La culture à l’heure du management

Limiter les dégâts budgétaires, tout en renouvelant le secteur, c’est le souhait pieux de Joëlle Milquet. Si l’on évite les coupes drastiques en Fédération Wallonie-Bruxelles, les artistes continuent de se mobiliser contre la paupérisation de toute une profession.

"besoin d'argent pour des fournitures artistiques, dieu vous bénisse" © Len_Matthew

Limiter les dégâts budgétaires, tout en renouvelant le secteur, c’est le souhait pieux de Joëlle Milquet. Si on évite les coupes drastiques en Fédération Wallonie-Bruxelles, les artistes continuent de se mobiliser contre la paupérisation de toute une profession.

On connaît les coupes drastiques qu’a dû subir la culture au niveau fédéral, avec des restrictions budgétaires qui l’ont frappée de plein fouet comme elle ne l’avait jamais été jusqu’ici. En Flandre, le ministre de la Culture, Sven Gatz, a décidé de diminuer les budgets de 5% en moyenne. De son côté, Joëlle Milquet semble avoir limité les dégâts pour la Fédération Wallonie-Bruxelles à 1% d’économie au lieu des 3% par diverses mesures d’économie qui ne dépassent pas 3,3 millions euros.

Ces économies sont rendues possibles, notamment, grâce à un étalement des investissements financiers dans les infrastructures et à une réduction de 3% des frais de fonctionnement de l’administration… Concrètement, les institutions liées par conventions ou contrats-programmes, comme les centres culturels, seront les premières visées par ces économies. Sans parler de Mons 2015: la part octroyée à la capitale européenne de la culture est de 8,5 millions d’euros cette année, soit 1,5 million de moins que prévu. Pour la première fois depuis 2006, la Fondation Mons 2015 contribue à l’effort budgétaire global.

Pas de moratoire non plus. On suivra la logique des enveloppes fermées.

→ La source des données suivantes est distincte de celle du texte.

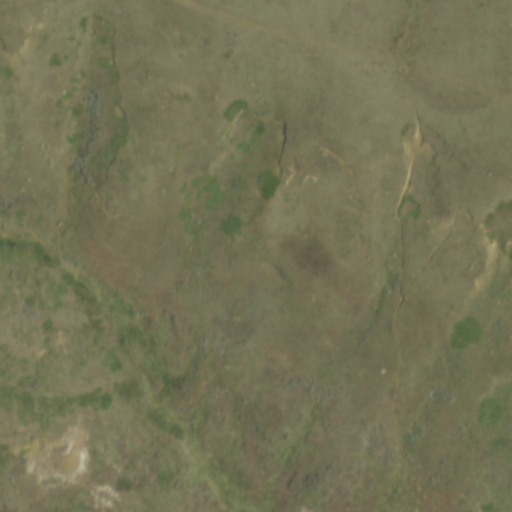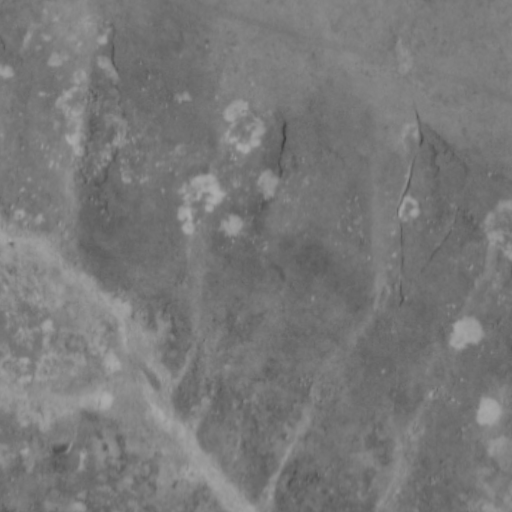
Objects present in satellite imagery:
road: (345, 49)
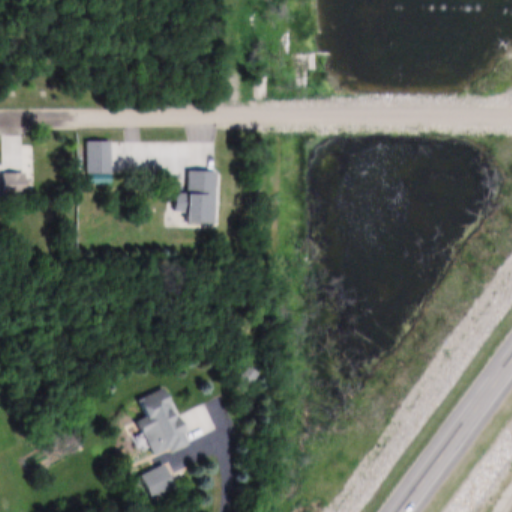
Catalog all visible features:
road: (256, 114)
building: (87, 154)
building: (97, 158)
building: (6, 181)
building: (183, 193)
building: (198, 198)
building: (229, 374)
building: (245, 378)
building: (147, 422)
building: (161, 425)
road: (457, 438)
road: (231, 475)
building: (143, 478)
building: (158, 481)
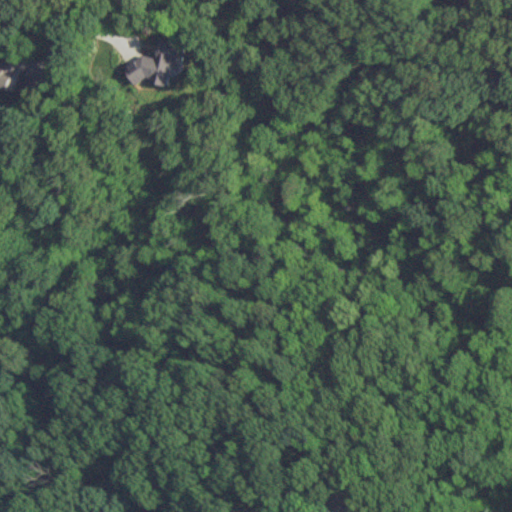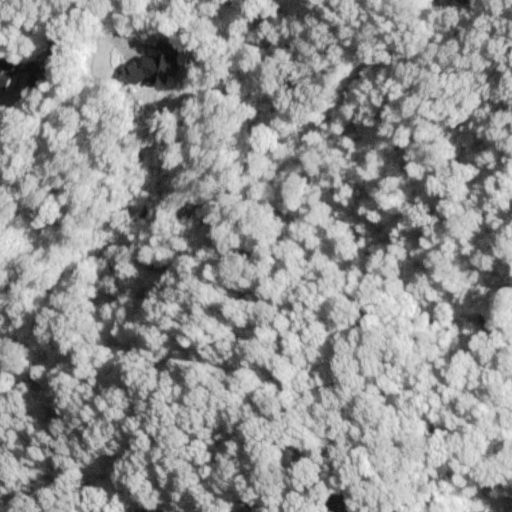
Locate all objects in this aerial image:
road: (31, 25)
building: (12, 71)
building: (40, 90)
building: (340, 497)
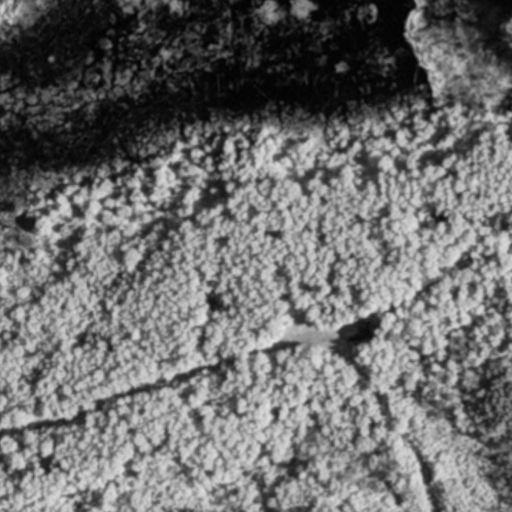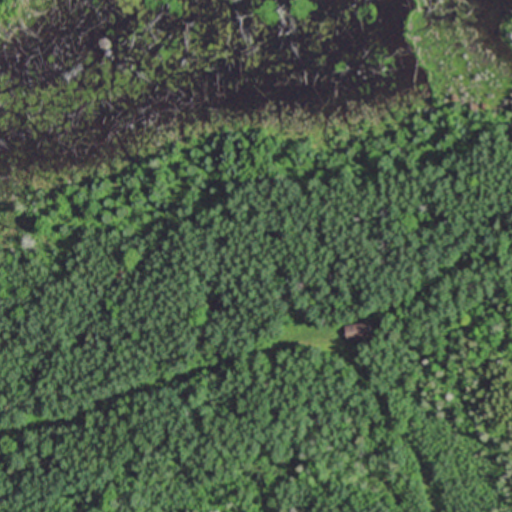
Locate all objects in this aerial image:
building: (355, 330)
road: (258, 346)
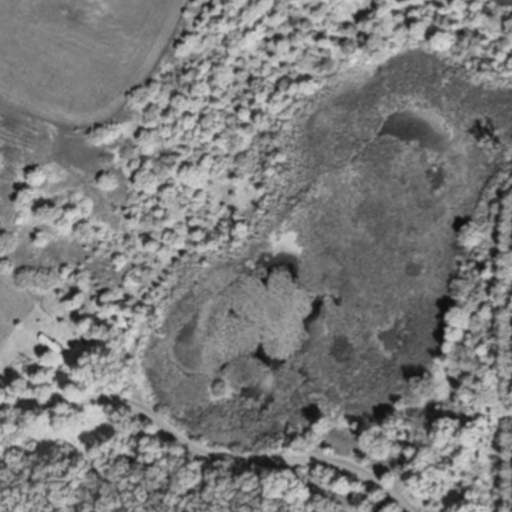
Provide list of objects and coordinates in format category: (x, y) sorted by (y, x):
road: (204, 453)
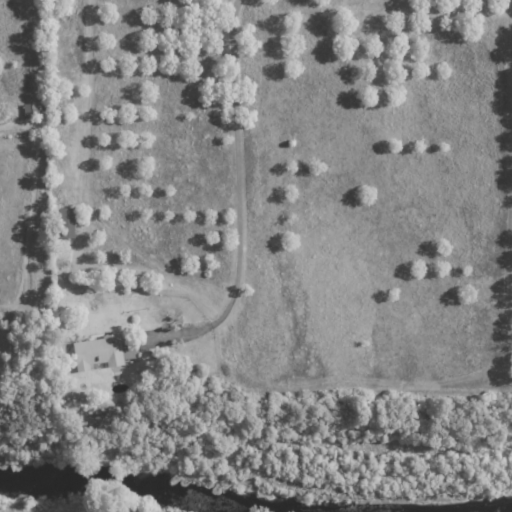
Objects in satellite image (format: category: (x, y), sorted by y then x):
building: (32, 111)
road: (235, 194)
building: (65, 223)
building: (67, 224)
building: (104, 351)
building: (97, 353)
park: (93, 492)
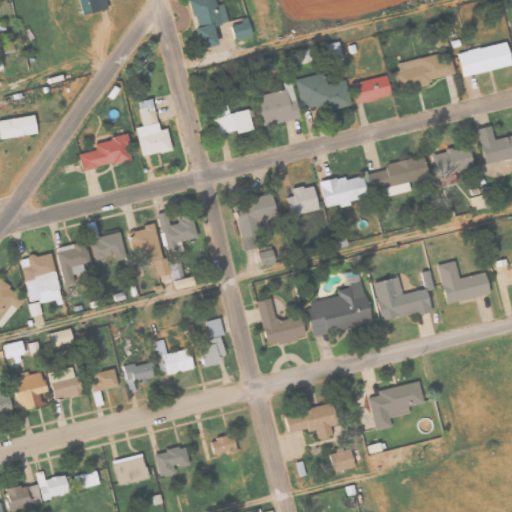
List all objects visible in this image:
building: (89, 5)
building: (89, 5)
building: (205, 20)
building: (203, 21)
building: (240, 28)
building: (239, 29)
road: (310, 33)
building: (332, 51)
building: (481, 58)
building: (0, 66)
building: (423, 69)
road: (57, 72)
building: (369, 89)
building: (321, 92)
building: (277, 105)
road: (77, 108)
building: (232, 122)
building: (16, 125)
building: (16, 125)
building: (150, 130)
building: (149, 131)
building: (493, 144)
building: (104, 153)
building: (105, 153)
building: (450, 160)
road: (256, 161)
building: (396, 175)
building: (340, 190)
building: (300, 200)
road: (1, 213)
building: (250, 219)
building: (175, 231)
building: (143, 244)
building: (106, 246)
road: (221, 255)
building: (264, 257)
building: (70, 260)
road: (256, 271)
building: (172, 273)
building: (39, 277)
building: (425, 280)
building: (459, 283)
building: (396, 299)
building: (33, 308)
building: (337, 310)
building: (275, 324)
building: (212, 327)
building: (57, 337)
building: (33, 348)
building: (207, 351)
building: (168, 359)
building: (135, 374)
building: (100, 382)
building: (63, 383)
building: (28, 389)
road: (256, 390)
building: (391, 402)
building: (391, 402)
building: (311, 419)
building: (310, 420)
building: (220, 445)
building: (338, 459)
building: (338, 459)
building: (168, 460)
building: (128, 469)
building: (84, 479)
building: (49, 485)
road: (309, 488)
building: (20, 496)
building: (267, 511)
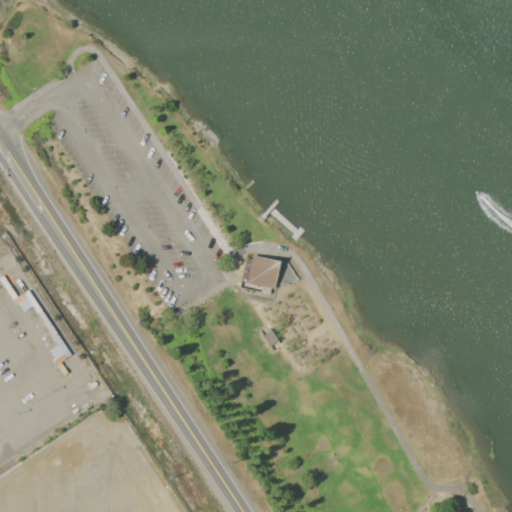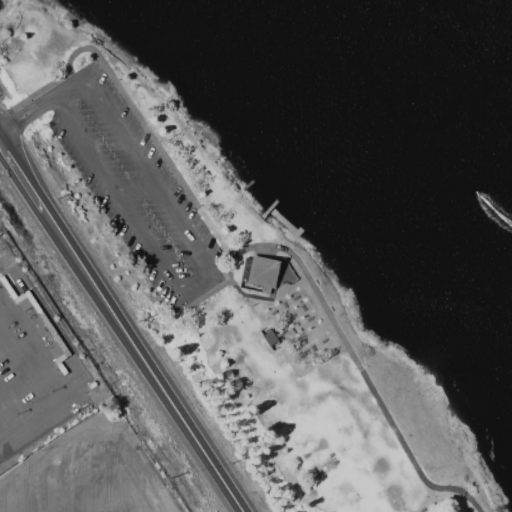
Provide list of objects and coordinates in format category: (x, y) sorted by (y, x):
road: (130, 104)
road: (26, 115)
road: (22, 175)
road: (132, 182)
parking lot: (135, 190)
pier: (279, 196)
building: (264, 270)
building: (261, 273)
road: (210, 278)
park: (242, 295)
road: (268, 301)
road: (34, 349)
road: (349, 349)
road: (142, 360)
road: (291, 360)
road: (19, 388)
airport: (69, 401)
road: (48, 412)
road: (7, 423)
road: (57, 469)
building: (106, 491)
building: (105, 492)
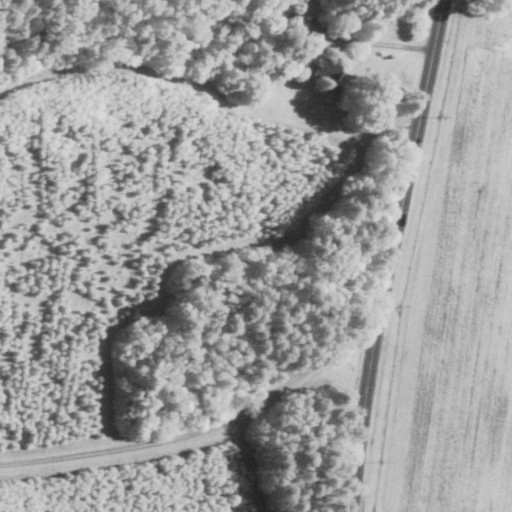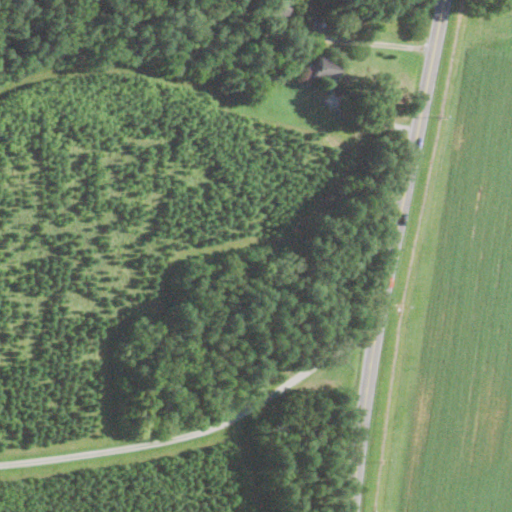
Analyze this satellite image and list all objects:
building: (280, 7)
building: (278, 8)
road: (368, 40)
building: (259, 55)
building: (326, 67)
building: (326, 68)
road: (391, 255)
crop: (457, 295)
road: (200, 428)
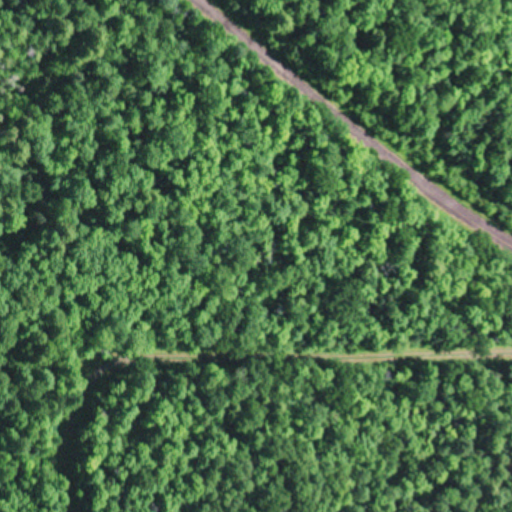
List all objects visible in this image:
road: (351, 127)
road: (240, 360)
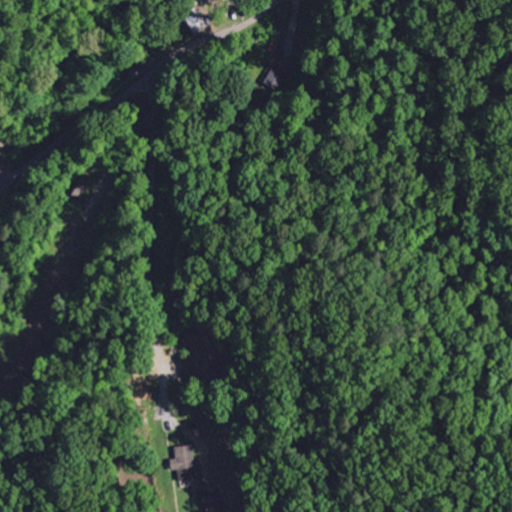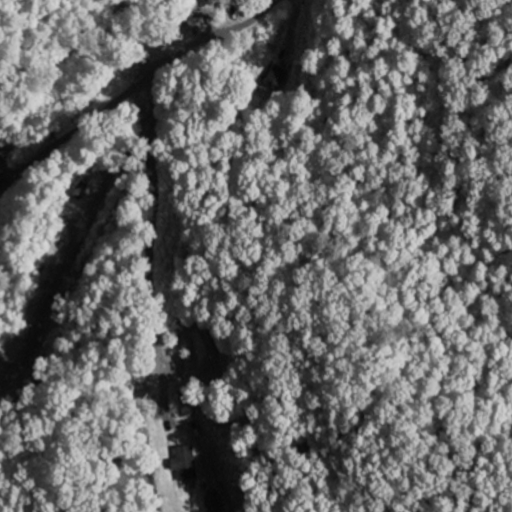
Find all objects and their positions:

Une mesure qui concernera les musées, l’action associative dans le champ de l’éducation permanente, les bibliothèques, les centres d’expression et de créativité (CEC) et les centres culturels.

Une des priorités de la ministre est de réinvestir dans la création et le soutien aux artistes, avec, par exemple, le renforcement de la culture à l’école. Le soutien à la création artistique bénéficiera d’un budget augmenté de 450.000 euros dans toutes les disciplines.

Un secteur peu rassuré

On évite donc ou presque les coupes drastiques. Tout cela devrait rassurer le secteur, et pourtant, c’est loin d’être le cas. Sur le terrain, qu’ils soient musiciens, acteurs ou plasticiens, artistes et créateurs continuent de se mobiliser contre la paupérisation de toute une profession. C’est qu’au fil des années, le secteur s’est littéralement dualisé, au point de prendre les allures d’une guerre des pauvres, entre institutions financées par les pouvoirs publics et jeunes artistes sur le marché en quête de reconnaissance, mais aussi d’espaces de travail et de subventions.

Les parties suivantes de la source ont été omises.